STUDY TEXT START
Superficially, the argument for a new privacy bill might seem convincing — even public figures are entitled to a private life, and a 2004 ruling by the European Court of Human Rights in favour of Princess Caroline of Monaco, who campaigned against German magazines publishing banal but unauthorised pictures, is the commonly cited precedent. Ignoring the obvious point that Ireland doesn’t have a royal family to get excited about, it is worth noting who, precisely, is manoeuvring to lever a privacy bill into place here.
There is not enough space in this magazine, let alone this column, to chronicle the way in which Fianna Fail members protected decades of corruption behind the shield of antiquated libel laws. Now, at the long-overdue moment of reform, who else but Fianna Fail seeks to impose fresh press restrictions from elsewhere. Why? The party’s concern for paparazzi-hounded celebrities might be almost touching — again, if Ireland had any. But we don’t, so the assumption has to be that other motives are at play.
The French press knew for years that both presidents Mitterrand and Chirac had illegitimate children, but did not publish because of the privacy laws in that country. The French interior minister, the conservative Nicolas Sarkozy — who is responsible for law enforcement — used his wife as a publicity tool to get himself elected. When she subsequently left him he used the privacy laws to try to disguise the fact. Should voters prepare themselves for comparable scenarios here? Even some involved in drafting McDowell’s libel reforms are deeply sceptical about a piggy-backed privacy bill, and point out that such rights are already guaranteed by both the constitution and current judicial practice.
The successful action by model Laura Bermingham against the Sunday Mirror for defamation and printing an intrusive picture grabbed backstage at a fashion show is one example — known locally as the Bermingham Two — but privacy cases here tend to be settled before they reach court.
French privacy law has become deeply discredited, not only as smokescreen for political hypocrisy, but as a cash-till for greedy celebrities who pretend that publicity is a one-way street.
Princess Caroline’s sister, Stephanie, has won several actions taken in France. Her brother, Albert, successfully sued Paris Match for reporting the existence of his illegitimate son, via an interview with the mother. In the coming months, beware Fianna Failers claiming sudden respect for French sophistication.
STUDY TEXT END
DATA RECORDS START
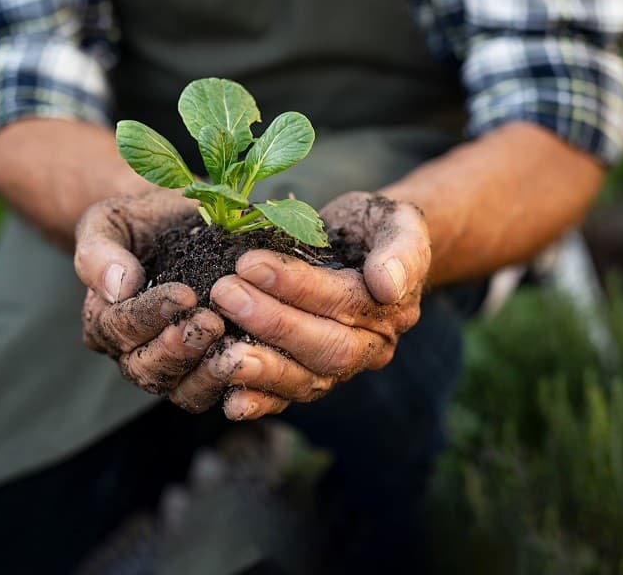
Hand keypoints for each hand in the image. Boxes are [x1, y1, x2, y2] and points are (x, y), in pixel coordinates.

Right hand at [74, 192, 224, 393]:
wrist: (177, 223)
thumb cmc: (140, 221)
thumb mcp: (110, 222)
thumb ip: (100, 252)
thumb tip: (119, 286)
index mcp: (104, 318)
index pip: (120, 327)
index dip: (150, 315)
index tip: (184, 295)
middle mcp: (131, 351)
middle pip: (146, 368)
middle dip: (178, 349)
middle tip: (211, 323)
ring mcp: (170, 366)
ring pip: (181, 390)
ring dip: (206, 374)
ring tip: (232, 349)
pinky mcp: (205, 371)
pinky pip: (214, 391)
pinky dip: (233, 383)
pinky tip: (255, 362)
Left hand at [169, 193, 429, 419]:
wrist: (364, 247)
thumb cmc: (374, 227)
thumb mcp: (398, 221)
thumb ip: (402, 248)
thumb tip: (388, 285)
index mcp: (394, 308)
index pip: (345, 302)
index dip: (296, 285)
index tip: (249, 262)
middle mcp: (372, 347)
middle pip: (326, 347)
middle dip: (271, 323)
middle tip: (224, 293)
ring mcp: (342, 368)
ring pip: (307, 379)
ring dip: (262, 367)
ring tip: (219, 349)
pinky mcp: (312, 376)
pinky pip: (290, 398)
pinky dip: (261, 402)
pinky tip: (231, 402)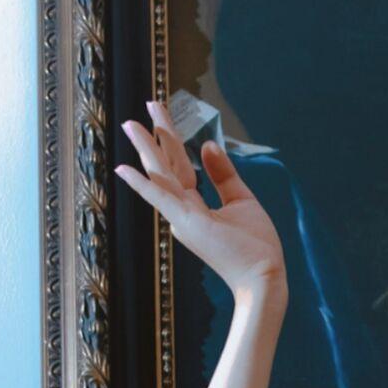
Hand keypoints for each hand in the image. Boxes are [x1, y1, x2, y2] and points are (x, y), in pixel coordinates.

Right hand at [114, 99, 286, 302]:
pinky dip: (142, 183)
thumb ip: (223, 174)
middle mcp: (182, 211)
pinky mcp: (187, 223)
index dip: (170, 140)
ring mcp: (182, 217)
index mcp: (193, 207)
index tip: (161, 115)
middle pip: (166, 165)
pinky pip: (161, 197)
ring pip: (160, 174)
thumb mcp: (241, 201)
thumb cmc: (255, 247)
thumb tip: (207, 145)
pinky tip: (124, 169)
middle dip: (154, 136)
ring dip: (146, 148)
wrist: (263, 277)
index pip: (179, 166)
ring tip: (131, 124)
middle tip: (141, 109)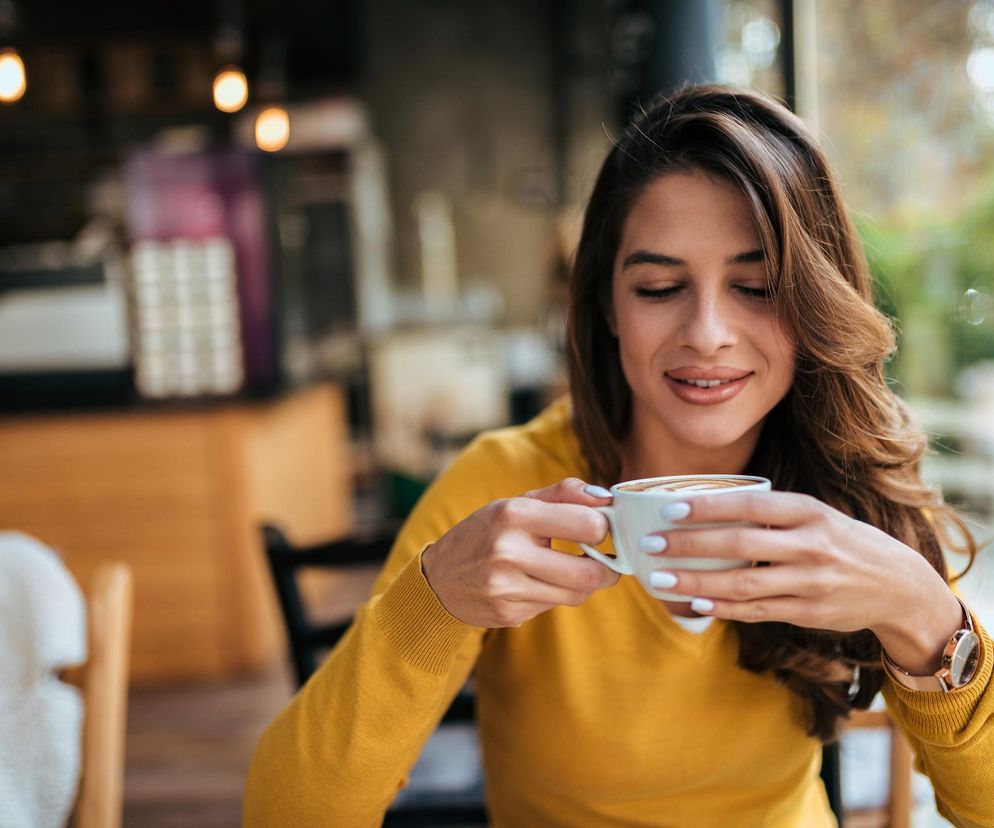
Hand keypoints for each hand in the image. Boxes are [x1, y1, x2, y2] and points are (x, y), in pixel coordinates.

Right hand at [421, 478, 619, 627]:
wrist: (439, 578)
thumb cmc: (486, 533)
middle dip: (608, 567)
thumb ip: (563, 494)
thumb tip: (606, 497)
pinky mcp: (509, 613)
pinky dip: (557, 594)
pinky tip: (542, 583)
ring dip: (585, 583)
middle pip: (589, 572)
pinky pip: (554, 606)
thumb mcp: (517, 504)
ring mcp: (507, 587)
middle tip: (609, 561)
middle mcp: (509, 552)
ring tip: (576, 569)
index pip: (588, 525)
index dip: (604, 528)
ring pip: (576, 594)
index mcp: (514, 515)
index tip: (602, 529)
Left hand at [645, 491, 961, 671]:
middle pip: (740, 544)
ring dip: (696, 583)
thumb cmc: (842, 541)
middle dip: (690, 545)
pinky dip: (723, 607)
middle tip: (651, 544)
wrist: (899, 586)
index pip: (751, 504)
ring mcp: (811, 583)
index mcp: (810, 511)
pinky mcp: (810, 613)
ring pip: (743, 583)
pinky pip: (757, 611)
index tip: (670, 509)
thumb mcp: (816, 515)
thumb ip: (770, 513)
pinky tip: (694, 603)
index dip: (709, 507)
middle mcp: (812, 545)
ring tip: (659, 579)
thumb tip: (704, 507)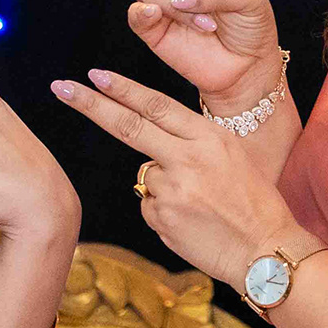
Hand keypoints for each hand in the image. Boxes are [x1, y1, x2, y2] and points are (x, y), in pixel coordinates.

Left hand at [51, 65, 307, 292]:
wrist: (266, 251)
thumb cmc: (253, 203)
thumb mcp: (232, 156)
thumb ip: (192, 142)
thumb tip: (152, 141)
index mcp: (209, 137)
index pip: (157, 106)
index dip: (123, 89)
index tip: (95, 76)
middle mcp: (188, 159)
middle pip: (128, 126)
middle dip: (91, 105)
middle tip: (61, 87)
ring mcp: (172, 189)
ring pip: (145, 176)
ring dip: (163, 186)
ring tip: (198, 204)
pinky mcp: (162, 218)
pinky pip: (149, 206)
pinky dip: (164, 212)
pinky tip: (191, 222)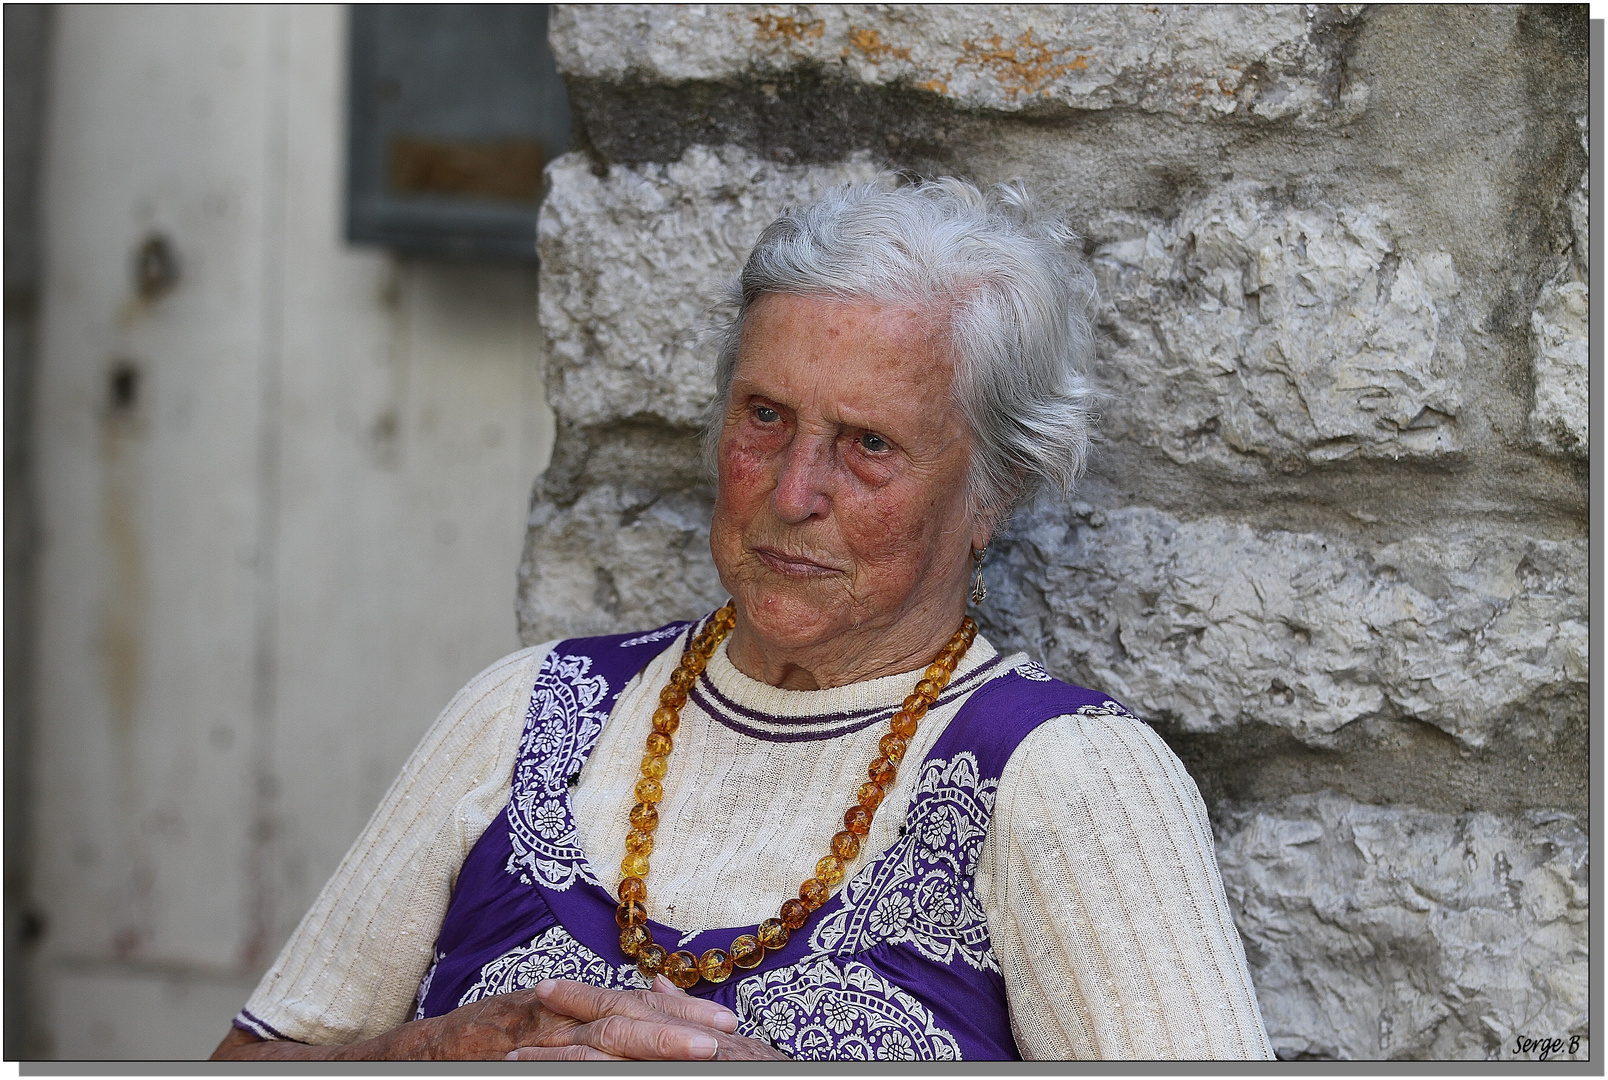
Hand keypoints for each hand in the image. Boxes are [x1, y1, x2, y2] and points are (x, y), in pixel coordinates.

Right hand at [210, 978, 740, 1060]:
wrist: (371, 1063)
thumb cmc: (451, 1055)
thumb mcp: (518, 1041)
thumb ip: (571, 1037)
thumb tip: (627, 1026)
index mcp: (551, 1009)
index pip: (628, 1006)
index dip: (679, 1015)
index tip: (729, 1026)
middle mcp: (537, 1013)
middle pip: (623, 1012)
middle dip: (681, 1026)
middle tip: (735, 1038)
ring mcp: (513, 1033)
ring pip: (594, 1033)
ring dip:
DATA RECORDS END
- **EXERCISE REQUIREMENTS**:
Reproduce the part of the privacy bill column starting at "French privacy law" and ending at "for French sophistication.". The listing isn't needed for anything here.

- **OUTPUT OF THE EXERCISE**:
French privacy law has become deeply discredited, not only as smokescreen for political hypocrisy, but as a cash-till for greedy celebrities who pretend that publicity is a one-way street.
Princess Caroline’s sister, Stephanie, has won several actions taken in France. Her brother, Albert, successfully sued Paris Match for reporting the existence of his illegitimate son, via an interview with the mother. In the coming months, beware Fianna Failers claiming sudden respect for French sophistication.